One of these days, Mickey is going to learn not to invite orphans and Donald Duck to his benefit show. Perhaps doing a show where proceeds go to the orphans would be better than a show that orphans come and see. Regardless, the results were again disastrous or funny, depending on your point of view, in Mickey’s Circus.
Again, it’s relevant to note that Mickey is the gatekeeper for the most part, leaving the gags up to Donald. That’s okay here, because Mickey gets back into the action later on in the short. Not only that, but Donald’s gags with the seals is a fantastic piece of work, with some great interaction and very funny stuff.
Donald’s seals are the main attraction in the circus and the short. He attempts to get them to do tricks, but it doesn’t work. This is exactly the best situation to put Donald in, where he needs to get something done but is frustrated by a likeable character. This pattern carries through to many of Donald’s shorts, and it works beautifully.
The smallest seal is the most devilish of all. He falls in line with the orphans, Mickey’s nephews, the three little wolves and others as an example of a younger character wreaking havoc on one of the Disney stars.
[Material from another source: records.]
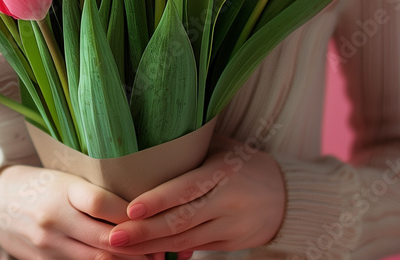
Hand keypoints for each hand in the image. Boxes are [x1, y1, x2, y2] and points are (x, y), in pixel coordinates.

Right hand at [0, 164, 167, 259]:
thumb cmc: (40, 187)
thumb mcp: (65, 179)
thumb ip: (95, 193)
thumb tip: (139, 210)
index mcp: (62, 189)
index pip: (103, 203)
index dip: (133, 214)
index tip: (154, 218)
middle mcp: (54, 218)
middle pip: (105, 238)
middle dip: (138, 246)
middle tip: (161, 248)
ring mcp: (49, 244)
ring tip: (148, 259)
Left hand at [105, 136, 286, 255]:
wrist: (286, 195)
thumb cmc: (239, 162)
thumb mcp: (219, 149)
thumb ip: (187, 153)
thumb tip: (143, 154)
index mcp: (223, 172)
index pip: (187, 188)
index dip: (158, 200)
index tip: (131, 209)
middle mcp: (228, 202)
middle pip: (182, 220)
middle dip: (145, 231)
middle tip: (113, 237)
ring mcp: (231, 226)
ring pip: (185, 240)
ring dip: (150, 247)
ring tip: (119, 247)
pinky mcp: (230, 243)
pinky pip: (196, 249)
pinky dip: (169, 252)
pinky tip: (144, 254)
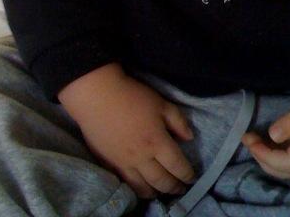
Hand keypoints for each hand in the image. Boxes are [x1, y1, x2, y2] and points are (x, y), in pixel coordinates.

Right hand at [59, 64, 195, 198]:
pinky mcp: (108, 163)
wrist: (97, 97)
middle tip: (181, 189)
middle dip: (174, 187)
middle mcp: (142, 158)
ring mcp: (123, 163)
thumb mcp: (161, 103)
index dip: (187, 174)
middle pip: (161, 181)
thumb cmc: (132, 96)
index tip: (192, 178)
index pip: (177, 165)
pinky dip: (136, 189)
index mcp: (157, 142)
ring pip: (142, 187)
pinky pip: (125, 183)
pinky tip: (140, 187)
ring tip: (161, 192)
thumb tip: (189, 138)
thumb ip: (178, 121)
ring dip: (155, 192)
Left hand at [242, 75, 289, 178]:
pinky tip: (269, 140)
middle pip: (282, 171)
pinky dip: (276, 154)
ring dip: (267, 158)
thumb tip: (272, 136)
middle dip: (261, 158)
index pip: (283, 164)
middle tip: (248, 137)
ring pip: (286, 169)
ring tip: (254, 139)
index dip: (262, 154)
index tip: (248, 137)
Again, it’s a pattern that will be repeated over and over.
The gags with the seals are good, but the short really kicks into high gear when Donald chases a seal into a cannon, then gets launched into the sky, along with Mickey, ending up on a trapeze wire. That’s where the gags start coming more rapidly, and we get some great animation, including Mickey swinging towards and away from the camera as he tries to get his balance.
There’s so much more there, like Donald riding a bicycle along the trapeze wire, the orphans oiling the wire, and Donald’s acrobatics of riding across Mickey’s balancing staff. When the inevitable fall comes, it cracked me up that Mickey is the one who collects himself and dives into a pool of water below, while Donald, the one who should be used to aquatics, holds his “nose” and goes in like a cannonball. It’s a subtle gag, but very funny.
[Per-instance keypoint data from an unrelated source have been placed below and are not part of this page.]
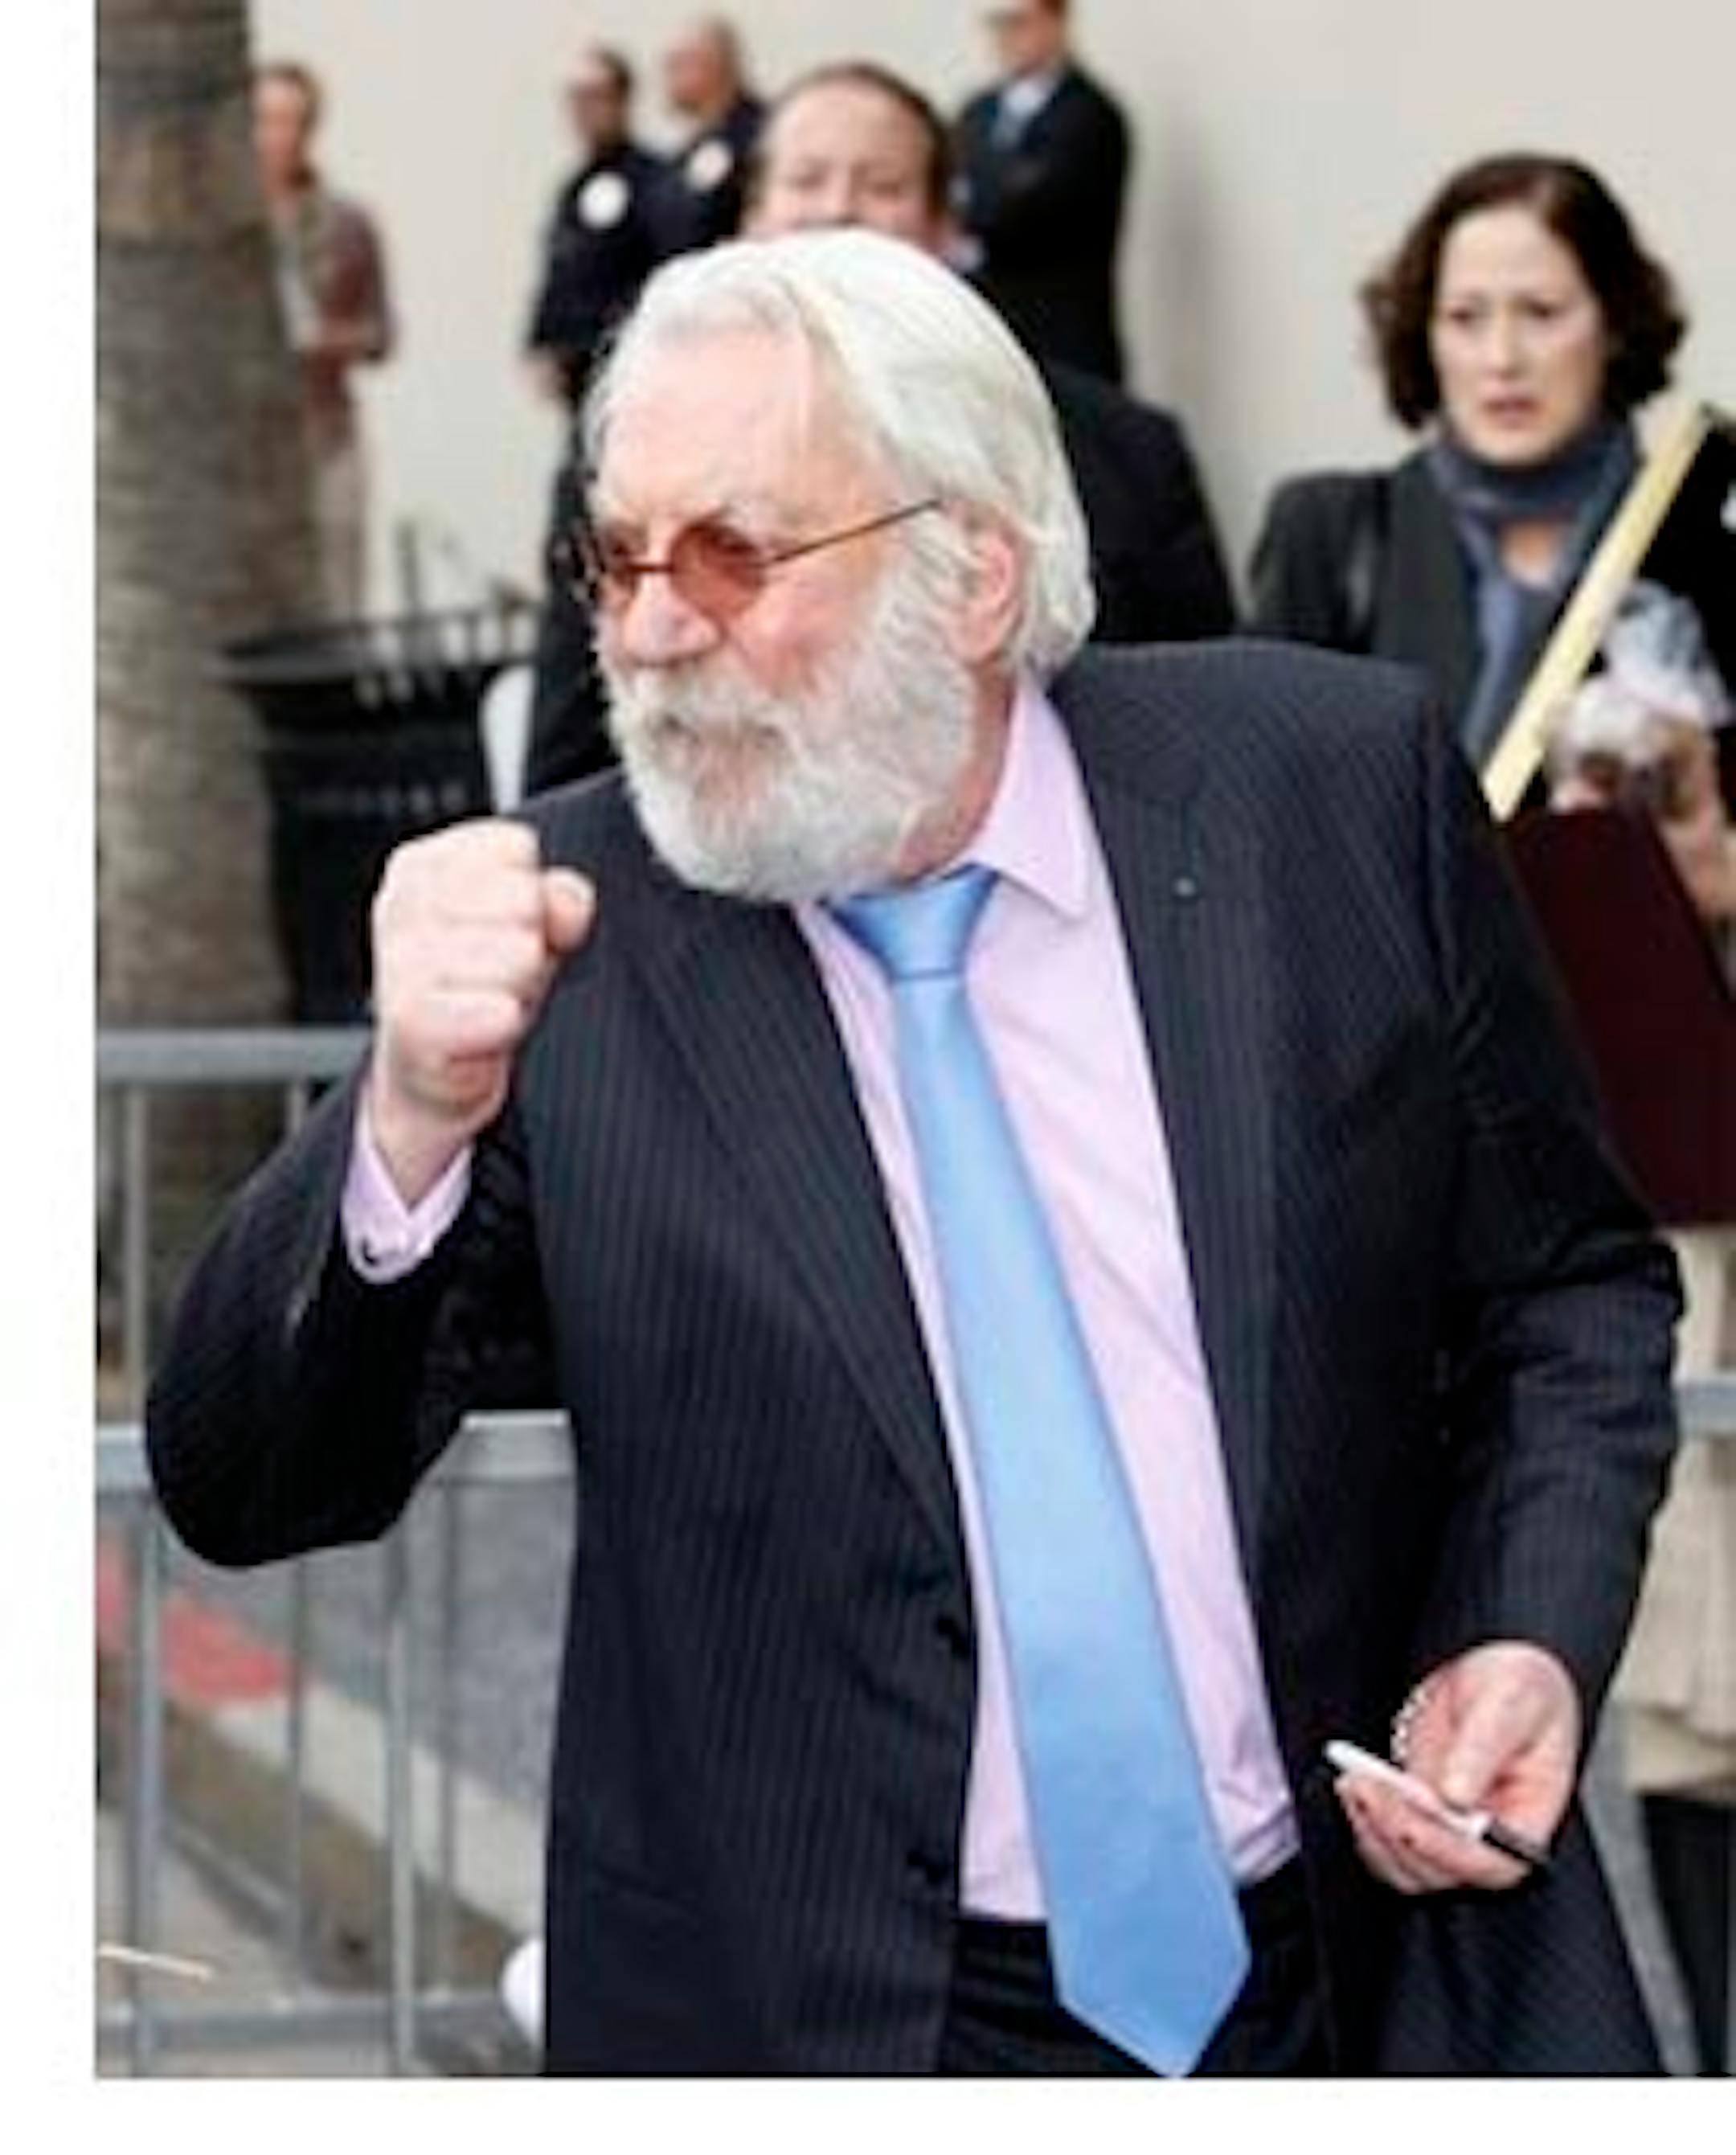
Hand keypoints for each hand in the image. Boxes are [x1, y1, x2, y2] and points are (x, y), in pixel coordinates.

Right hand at [366, 820, 593, 1201]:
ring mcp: (398, 963)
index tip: (516, 927)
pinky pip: (484, 1007)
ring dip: (522, 987)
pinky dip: (500, 1018)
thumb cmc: (476, 988)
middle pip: (521, 899)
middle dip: (531, 942)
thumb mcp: (527, 931)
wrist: (429, 1073)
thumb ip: (558, 899)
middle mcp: (401, 904)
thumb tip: (568, 900)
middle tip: (507, 975)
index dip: (535, 893)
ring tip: (497, 1002)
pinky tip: (497, 1023)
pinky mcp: (408, 1022)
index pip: (514, 848)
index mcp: (424, 867)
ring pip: (512, 952)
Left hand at [1337, 1641, 1579, 1894]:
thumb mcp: (1508, 1704)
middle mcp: (1489, 1837)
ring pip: (1407, 1866)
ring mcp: (1450, 1830)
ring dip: (1374, 1831)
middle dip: (1398, 1833)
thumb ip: (1482, 1750)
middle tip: (1368, 1789)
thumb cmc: (1519, 1687)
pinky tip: (1353, 1785)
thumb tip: (1456, 1797)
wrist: (1488, 1667)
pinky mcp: (1419, 1816)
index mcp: (1528, 1821)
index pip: (1494, 1864)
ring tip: (1354, 1783)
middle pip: (1441, 1871)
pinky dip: (1364, 1822)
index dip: (1449, 1853)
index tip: (1411, 1825)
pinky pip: (1387, 1842)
The orphans in this short really only show up while Mickey and Donald are on the wire, with one notable exception. When Donald gets really frustrated with the seals, he turns to see the orphans mocking him from the stands. Seeing all the orphans clapping their hands together in front of their mouths like a beak is amazing. Not just because it’s funny, but because you have to remember that all of this was drawn by hand. Every last one of those orphans was drawn over hours and days. It really puts things in perspective to think of it that way. Great short!
All images copyright Disney. All rights reserved.
The circus atmosphere seems to have inspired a couple of typical Disney cartoon qualities I found missing in Alpine Climbers – catchy music and attractive, bright colours. It's a little more subtle than the early Silly Symphonies, but a lot of the action in this cartoon is carefully syncrhonised to the music – a trick I always find a joy to watch!ReplyDelete
The scenes up on the high-wire are great. My favourite gag is after Mickey and Donald get electrocuted and Mickey 'accidentally' batters and throttles Donald. I kind of get the feeling Mickey wanted to do that! There are some great drawings and expressions in this scene - especially if you have the patience to step frame through some of the wilder actions. It's interesting to see how the Disney approach uses the wild and extreme drawings to enhance the fluidity of the action. (I don't know if I can attach pictures here, but to see what I mean you can step through Mickey and Donald's reaction as they realise the wire has snapped). Other studios realised how funny these drawings were and would hold these expressions for longer, and exaggerate them even more, for great comic effect.
One final note about this cartoon is the original title. David once told me that animation drawings survive which suggest that originally the title 'card' was actually a rotating animated balloon with "Mickey's Circus" on it. It's shame this part of the cartoon is missing today.